* WORK ITEM
Your task is to retype all of the records below with complete accuracy.

[Records excerpted from a collection]
· · · · ·
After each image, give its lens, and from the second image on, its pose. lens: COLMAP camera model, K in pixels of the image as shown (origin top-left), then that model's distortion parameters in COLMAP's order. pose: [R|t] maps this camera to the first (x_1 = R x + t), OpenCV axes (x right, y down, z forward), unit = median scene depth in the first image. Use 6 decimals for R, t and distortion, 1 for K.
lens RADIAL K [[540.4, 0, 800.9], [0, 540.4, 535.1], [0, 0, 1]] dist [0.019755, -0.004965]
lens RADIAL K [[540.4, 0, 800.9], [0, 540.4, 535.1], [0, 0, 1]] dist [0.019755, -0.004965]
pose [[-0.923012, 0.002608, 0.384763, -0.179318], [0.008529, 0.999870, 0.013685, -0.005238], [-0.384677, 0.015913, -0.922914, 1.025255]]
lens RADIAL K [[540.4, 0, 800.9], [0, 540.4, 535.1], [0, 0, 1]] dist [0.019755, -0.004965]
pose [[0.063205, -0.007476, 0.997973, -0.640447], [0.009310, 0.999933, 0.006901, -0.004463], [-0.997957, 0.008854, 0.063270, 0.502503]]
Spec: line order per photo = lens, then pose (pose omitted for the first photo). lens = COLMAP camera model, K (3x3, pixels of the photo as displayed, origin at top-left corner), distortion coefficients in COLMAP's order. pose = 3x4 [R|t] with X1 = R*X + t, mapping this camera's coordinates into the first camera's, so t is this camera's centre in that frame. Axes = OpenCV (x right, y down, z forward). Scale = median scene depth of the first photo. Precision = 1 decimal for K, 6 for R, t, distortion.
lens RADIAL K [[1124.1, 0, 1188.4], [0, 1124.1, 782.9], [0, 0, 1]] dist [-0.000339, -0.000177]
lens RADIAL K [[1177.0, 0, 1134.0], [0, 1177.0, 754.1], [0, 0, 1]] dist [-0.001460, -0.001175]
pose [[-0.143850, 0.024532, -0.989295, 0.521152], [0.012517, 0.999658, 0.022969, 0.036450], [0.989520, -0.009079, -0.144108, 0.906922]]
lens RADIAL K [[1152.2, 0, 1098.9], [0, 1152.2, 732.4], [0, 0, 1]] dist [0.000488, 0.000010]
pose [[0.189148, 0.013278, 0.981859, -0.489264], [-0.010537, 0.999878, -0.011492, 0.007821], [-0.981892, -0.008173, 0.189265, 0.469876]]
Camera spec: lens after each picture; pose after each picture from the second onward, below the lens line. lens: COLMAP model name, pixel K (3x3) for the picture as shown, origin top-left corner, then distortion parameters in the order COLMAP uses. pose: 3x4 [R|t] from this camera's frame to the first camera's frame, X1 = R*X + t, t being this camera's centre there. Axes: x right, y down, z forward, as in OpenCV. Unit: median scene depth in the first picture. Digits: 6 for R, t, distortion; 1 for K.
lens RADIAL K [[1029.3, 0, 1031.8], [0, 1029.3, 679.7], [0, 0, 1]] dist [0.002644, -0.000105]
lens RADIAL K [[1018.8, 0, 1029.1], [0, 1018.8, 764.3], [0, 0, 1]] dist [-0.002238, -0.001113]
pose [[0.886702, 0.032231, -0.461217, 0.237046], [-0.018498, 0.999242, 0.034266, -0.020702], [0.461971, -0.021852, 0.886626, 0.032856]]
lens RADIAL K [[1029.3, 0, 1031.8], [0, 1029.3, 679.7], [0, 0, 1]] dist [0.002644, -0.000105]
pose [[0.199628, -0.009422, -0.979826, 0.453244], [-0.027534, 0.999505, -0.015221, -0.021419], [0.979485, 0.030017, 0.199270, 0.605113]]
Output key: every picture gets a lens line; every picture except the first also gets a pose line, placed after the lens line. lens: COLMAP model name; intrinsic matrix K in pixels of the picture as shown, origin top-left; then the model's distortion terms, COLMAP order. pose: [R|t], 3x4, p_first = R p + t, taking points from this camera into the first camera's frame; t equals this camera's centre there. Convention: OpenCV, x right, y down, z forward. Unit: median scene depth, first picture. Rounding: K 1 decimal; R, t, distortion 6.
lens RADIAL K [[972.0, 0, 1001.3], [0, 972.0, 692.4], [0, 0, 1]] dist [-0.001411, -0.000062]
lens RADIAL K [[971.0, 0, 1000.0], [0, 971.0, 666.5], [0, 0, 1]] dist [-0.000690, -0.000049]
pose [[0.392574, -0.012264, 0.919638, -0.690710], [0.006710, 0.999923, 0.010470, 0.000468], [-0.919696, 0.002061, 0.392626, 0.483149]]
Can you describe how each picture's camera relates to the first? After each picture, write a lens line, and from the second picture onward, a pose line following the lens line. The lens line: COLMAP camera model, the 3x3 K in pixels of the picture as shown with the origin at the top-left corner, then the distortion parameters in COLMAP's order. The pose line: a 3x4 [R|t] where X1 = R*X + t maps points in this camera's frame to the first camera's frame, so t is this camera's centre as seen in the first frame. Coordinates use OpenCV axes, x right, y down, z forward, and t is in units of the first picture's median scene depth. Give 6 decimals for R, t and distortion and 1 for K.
· · · · ·
* ANSWER FOR THIS EXERCISE
After each image, give its lens, and from the second image on, its pose. lens: COLMAP camera model, K in pixels of the image as shown (origin top-left), then that model's distortion parameters in COLMAP's order. pose: [R|t] maps this camera to the first (x_1 = R x + t), OpenCV axes (x right, y down, z forward), unit = median scene depth in the first image. Use 6 decimals for R, t and distortion, 1 for K.
lens RADIAL K [[540.4, 0, 800.9], [0, 540.4, 535.1], [0, 0, 1]] dist [0.019755, -0.004965]
lens RADIAL K [[540.4, 0, 800.9], [0, 540.4, 535.1], [0, 0, 1]] dist [0.019755, -0.004965]
pose [[-0.923012, 0.002608, 0.384763, -0.179318], [0.008529, 0.999870, 0.013685, -0.005238], [-0.384677, 0.015913, -0.922914, 1.025255]]
lens RADIAL K [[540.4, 0, 800.9], [0, 540.4, 535.1], [0, 0, 1]] dist [0.019755, -0.004965]
pose [[0.063205, -0.007476, 0.997973, -0.640447], [0.009310, 0.999933, 0.006901, -0.004463], [-0.997957, 0.008854, 0.063270, 0.502503]]
Spec: line order per photo = lens, then pose (pose omitted for the first photo). lens = COLMAP camera model, K (3x3, pixels of the photo as displayed, origin at top-left corner), distortion coefficients in COLMAP's order. pose = 3x4 [R|t] with X1 = R*X + t, mapping this camera's coordinates into the first camera's, so t is this camera's centre in that frame. Axes = OpenCV (x right, y down, z forward). Scale = median scene depth of the first photo. Precision = 1 decimal for K, 6 for R, t, distortion.
lens RADIAL K [[1124.1, 0, 1188.4], [0, 1124.1, 782.9], [0, 0, 1]] dist [-0.000339, -0.000177]
lens RADIAL K [[1177.0, 0, 1134.0], [0, 1177.0, 754.1], [0, 0, 1]] dist [-0.001460, -0.001175]
pose [[-0.143850, 0.024532, -0.989295, 0.521152], [0.012517, 0.999658, 0.022969, 0.036450], [0.989520, -0.009079, -0.144108, 0.906922]]
lens RADIAL K [[1152.2, 0, 1098.9], [0, 1152.2, 732.4], [0, 0, 1]] dist [0.000488, 0.000010]
pose [[0.189148, 0.013278, 0.981859, -0.489264], [-0.010537, 0.999878, -0.011492, 0.007821], [-0.981892, -0.008173, 0.189265, 0.469876]]
Camera spec: lens after each picture; pose after each picture from the second onward, below the lens line. lens: COLMAP model name, pixel K (3x3) for the picture as shown, origin top-left corner, then distortion parameters in the order COLMAP uses. pose: 3x4 [R|t] from this camera's frame to the first camera's frame, X1 = R*X + t, t being this camera's centre there. Axes: x right, y down, z forward, as in OpenCV. Unit: median scene depth in the first picture. Digits: 6 for R, t, distortion; 1 for K.
lens RADIAL K [[1029.3, 0, 1031.8], [0, 1029.3, 679.7], [0, 0, 1]] dist [0.002644, -0.000105]
lens RADIAL K [[1018.8, 0, 1029.1], [0, 1018.8, 764.3], [0, 0, 1]] dist [-0.002238, -0.001113]
pose [[0.886702, 0.032231, -0.461217, 0.237046], [-0.018498, 0.999242, 0.034266, -0.020702], [0.461971, -0.021852, 0.886626, 0.032856]]
lens RADIAL K [[1029.3, 0, 1031.8], [0, 1029.3, 679.7], [0, 0, 1]] dist [0.002644, -0.000105]
pose [[0.199628, -0.009422, -0.979826, 0.453244], [-0.027534, 0.999505, -0.015221, -0.021419], [0.979485, 0.030017, 0.199270, 0.605113]]
Output key: every picture gets a lens line; every picture except the first also gets a pose line, placed after the lens line. lens: COLMAP model name; intrinsic matrix K in pixels of the picture as shown, origin top-left; then the model's distortion terms, COLMAP order. pose: [R|t], 3x4, p_first = R p + t, taking points from this camera into the first camera's frame; t equals this camera's centre there. Convention: OpenCV, x right, y down, z forward. Unit: median scene depth, first picture. Rounding: K 1 decimal; R, t, distortion 6.
lens RADIAL K [[972.0, 0, 1001.3], [0, 972.0, 692.4], [0, 0, 1]] dist [-0.001411, -0.000062]
lens RADIAL K [[971.0, 0, 1000.0], [0, 971.0, 666.5], [0, 0, 1]] dist [-0.000690, -0.000049]
pose [[0.392574, -0.012264, 0.919638, -0.690710], [0.006710, 0.999923, 0.010470, 0.000468], [-0.919696, 0.002061, 0.392626, 0.483149]]
Can you describe how each picture's camera relates to the first? After each picture, write a lens line, and from the second picture onward, a pose line following the lens line. The lens line: COLMAP camera model, the 3x3 K in pixels of the picture as shown with the origin at the top-left corner, then the distortion parameters in COLMAP's order. The pose line: a 3x4 [R|t] where X1 = R*X + t maps points in this camera's frame to the first camera's frame, so t is this camera's centre as seen in the first frame. Coordinates use OpenCV axes, x right, y down, z forward, and t is in units of the first picture's median scene depth. Give 6 decimals for R, t and distortion and 1 for K.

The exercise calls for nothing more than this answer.